With massive investments in road infrastructure planned and underway, the Government of Kenya has taken a firm stance against overloading. Last year, new axle load and gross weight regulations, enforcement guidelines and overloading penalties were issued. These will soon be followed by new “weigh in motion” weighbridge systems, which will replace the existing antiquated systems along the Northern Corridor. But the success rate so far has been minimal.

With overloading deeply ingrained in the local transport culture, heavy truck dealers and trailer manufacturers are forced to configure and build their products for extra-heavy weights to avoid frequent breakdowns. Whereas the legal gross combination weight (GCW) in Kenya is limited to 56 tonnes over seven axles, authorities regularly encounter combinations weighing in excess of 100 tonnes each.

Ironically, the push to transport more freight by road – illegal or not – has urged the Kenyan Government to collaborate with China on the development of a new railroad from the Port of Mombasa to the nation’s capital, Nairobi, which is located some 500km away. The new railroad is expected to be ready by the end of 2016 and will ultimately connect with similar projects inland, creating a new rail network across Kenya as well as a new rail corridor for the landlocked eastern and central African countries – competing for a substantial share of the freight task currently handled by truck and trailer combinations.

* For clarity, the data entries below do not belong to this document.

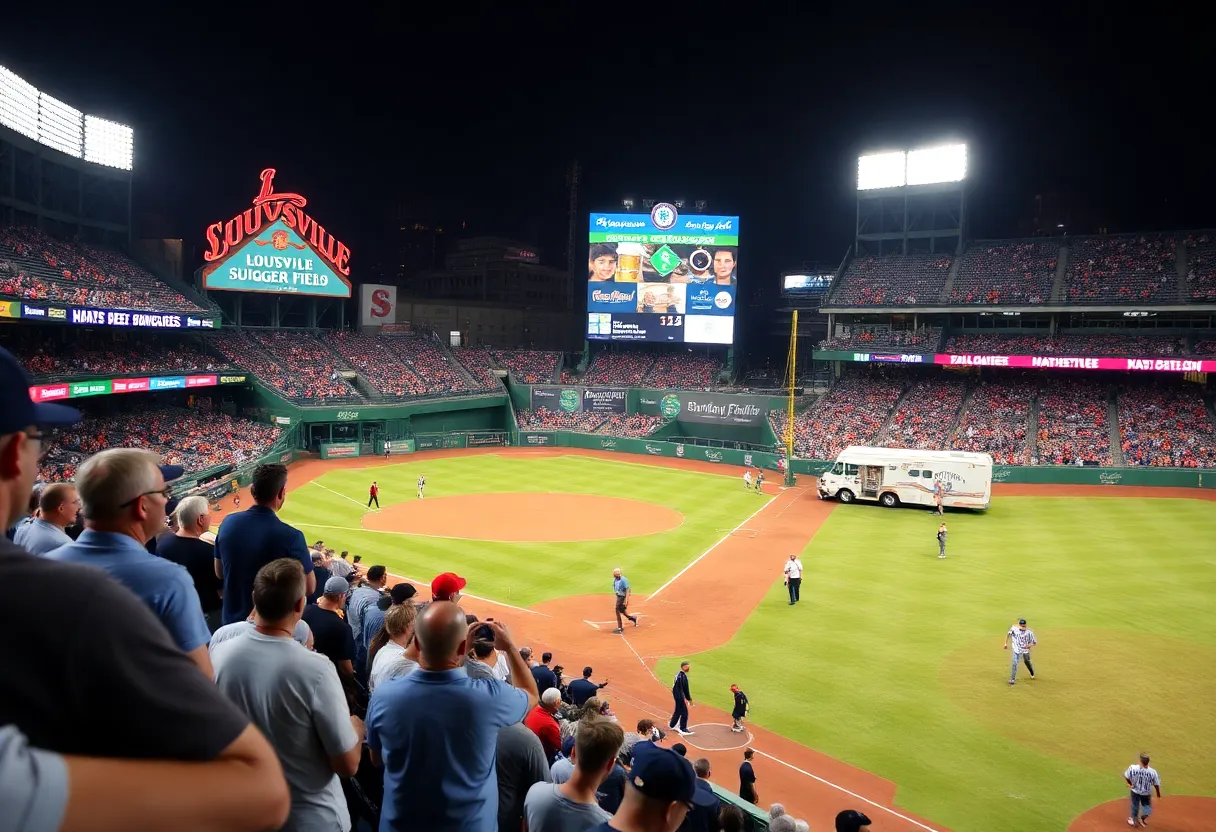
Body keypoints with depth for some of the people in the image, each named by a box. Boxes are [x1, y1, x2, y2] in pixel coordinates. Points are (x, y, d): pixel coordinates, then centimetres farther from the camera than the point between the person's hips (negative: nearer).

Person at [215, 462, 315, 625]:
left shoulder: (228, 523, -10)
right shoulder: (290, 536, -26)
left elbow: (219, 573, 4)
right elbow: (309, 587, -15)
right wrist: (304, 555, 1)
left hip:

Naturally, many road hauliers are apprehensive that the new railroads might herald the end of their unabated dominance on freight transport. And seeing as analysts predict freight charges to drop by 50-70 per cent once the new railroad is complete, their fears may not be unfounded. But even though a large-scale modal shift is expected, the Kenyan road transport sector is not doomed. Many experts expect the increased competition arising from the new rail line to compel industry to follow the current tech trend and seriously re-evaluate its business models in an effort to find new solutions to increase its efficiency and productivity. In that sense, the future may actually hold even greater promise for road transport in Kenya.